§ Records provided
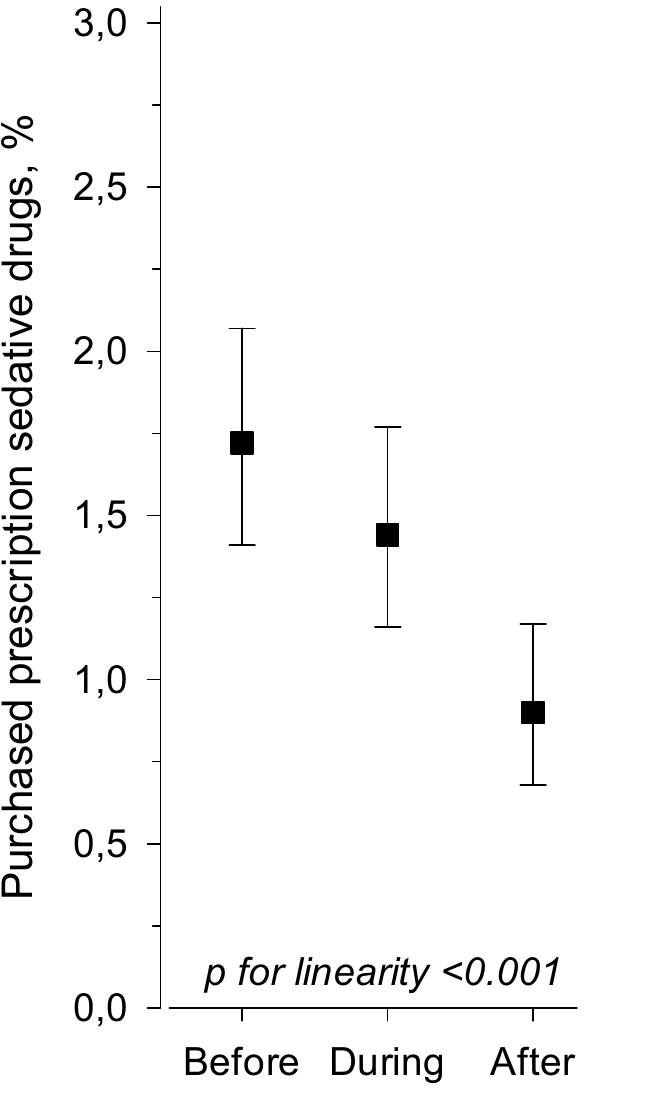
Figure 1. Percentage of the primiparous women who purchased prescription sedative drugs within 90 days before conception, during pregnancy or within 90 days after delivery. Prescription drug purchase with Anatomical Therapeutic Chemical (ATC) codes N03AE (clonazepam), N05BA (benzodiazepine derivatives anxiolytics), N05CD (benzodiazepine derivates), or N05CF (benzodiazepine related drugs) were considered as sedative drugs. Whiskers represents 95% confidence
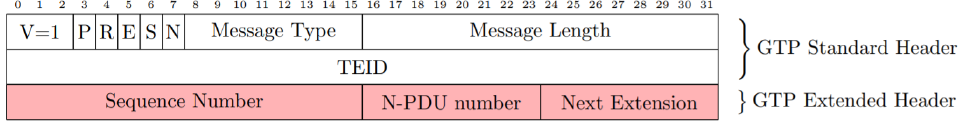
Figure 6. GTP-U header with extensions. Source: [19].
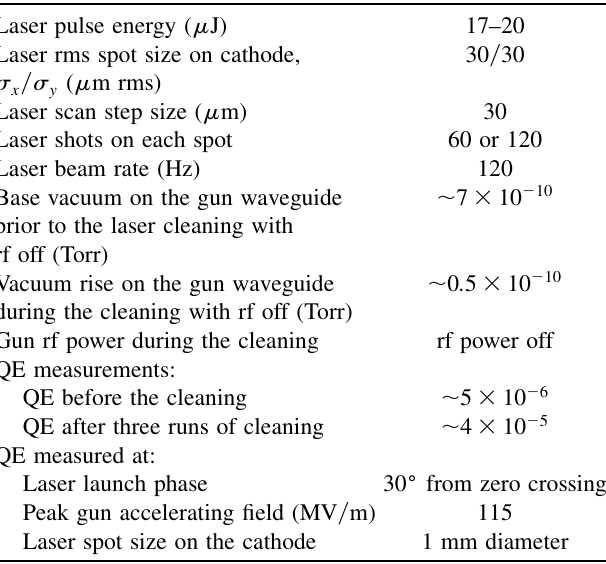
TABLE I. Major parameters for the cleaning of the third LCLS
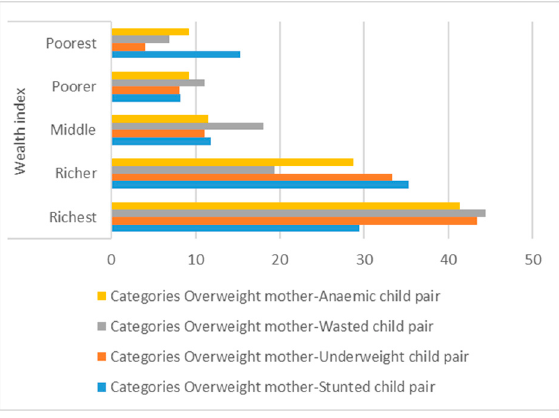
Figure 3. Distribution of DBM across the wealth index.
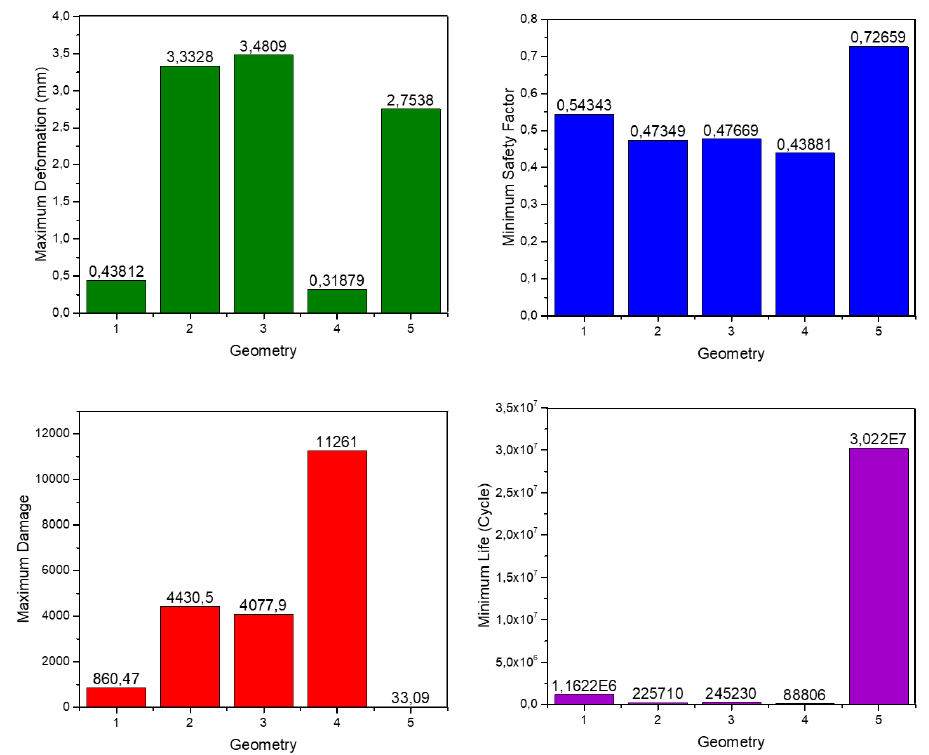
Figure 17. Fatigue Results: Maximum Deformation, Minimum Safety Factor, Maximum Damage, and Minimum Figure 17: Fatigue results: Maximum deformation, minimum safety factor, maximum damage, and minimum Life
---
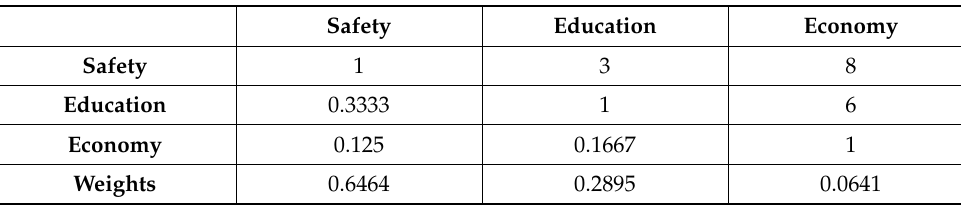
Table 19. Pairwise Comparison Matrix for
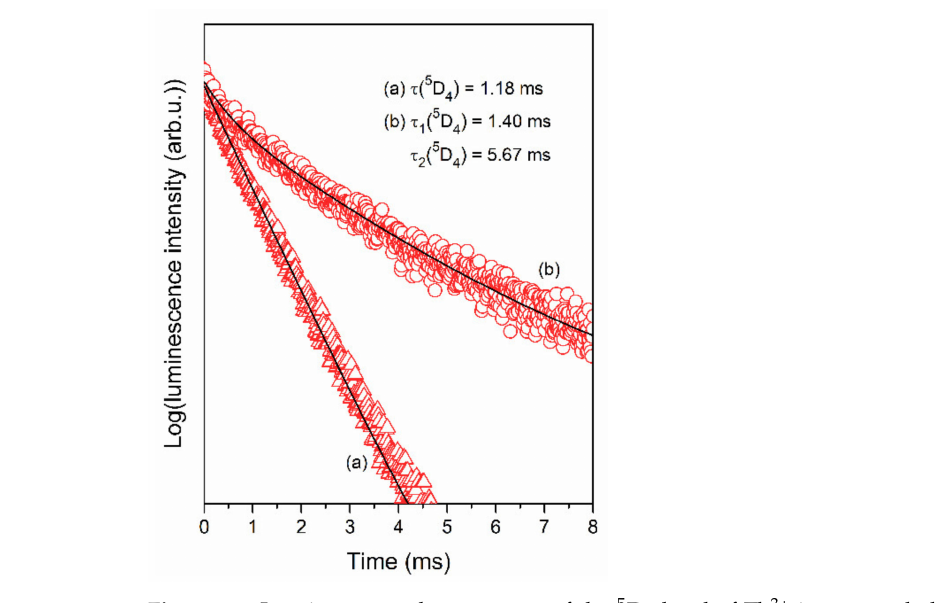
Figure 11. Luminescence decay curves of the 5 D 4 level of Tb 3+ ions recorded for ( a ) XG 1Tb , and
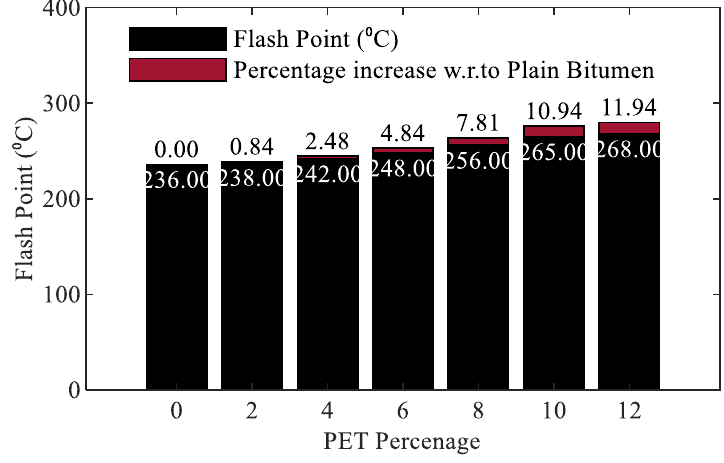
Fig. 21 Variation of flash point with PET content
==
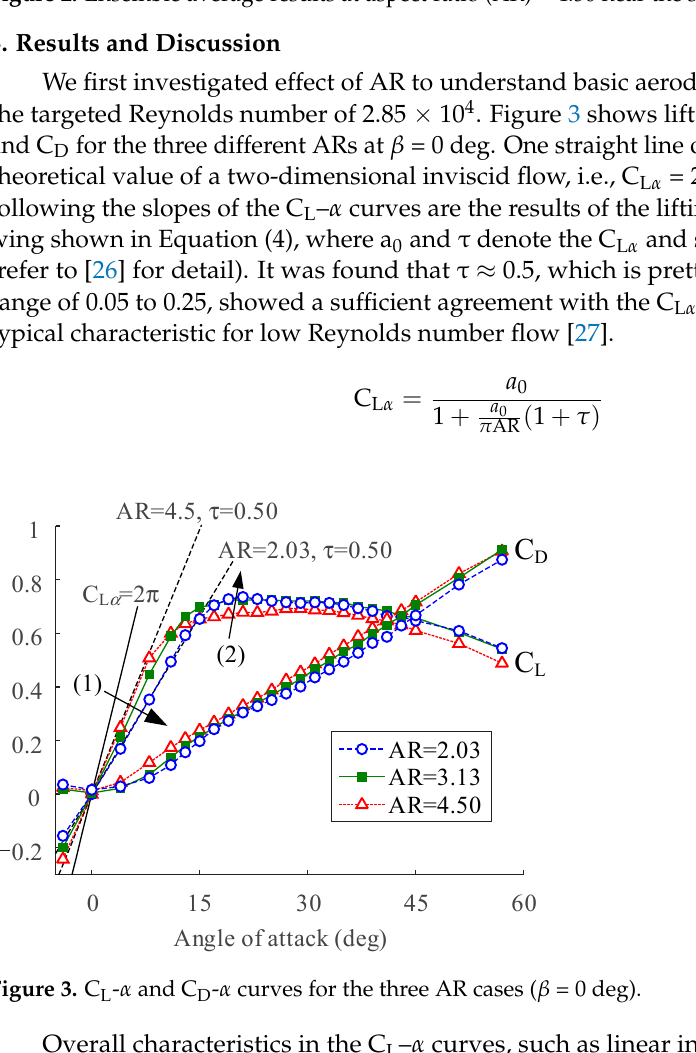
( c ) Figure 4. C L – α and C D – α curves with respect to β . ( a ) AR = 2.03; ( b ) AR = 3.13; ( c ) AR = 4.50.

§ Work to be completed
Reproduce each line of the records in which the word "with" appears.

§ Task result
Figure 1. Percentage of the primiparous women who purchased prescription sedative drugs within 90 days before conception, during pregnancy or within 90 days after delivery. Prescription drug purchase with Anatomical Therapeutic Chemical (ATC) codes N03AE (clonazepam), N05BA (benzodiazepine derivatives anxiolytics), N05CD (benzodiazepine derivates), or N05CF (benzodiazepine related drugs) were considered as sedative drugs. Whiskers represents 95% confidence
Figure 6. GTP-U header with extensions. Source: [19].
Fig. 21 Variation of flash point with PET content
( c ) Figure 4. C L – α and C D – α curves with respect to β . ( a ) AR = 2.03; ( b ) AR = 3.13; ( c ) AR = 4.50.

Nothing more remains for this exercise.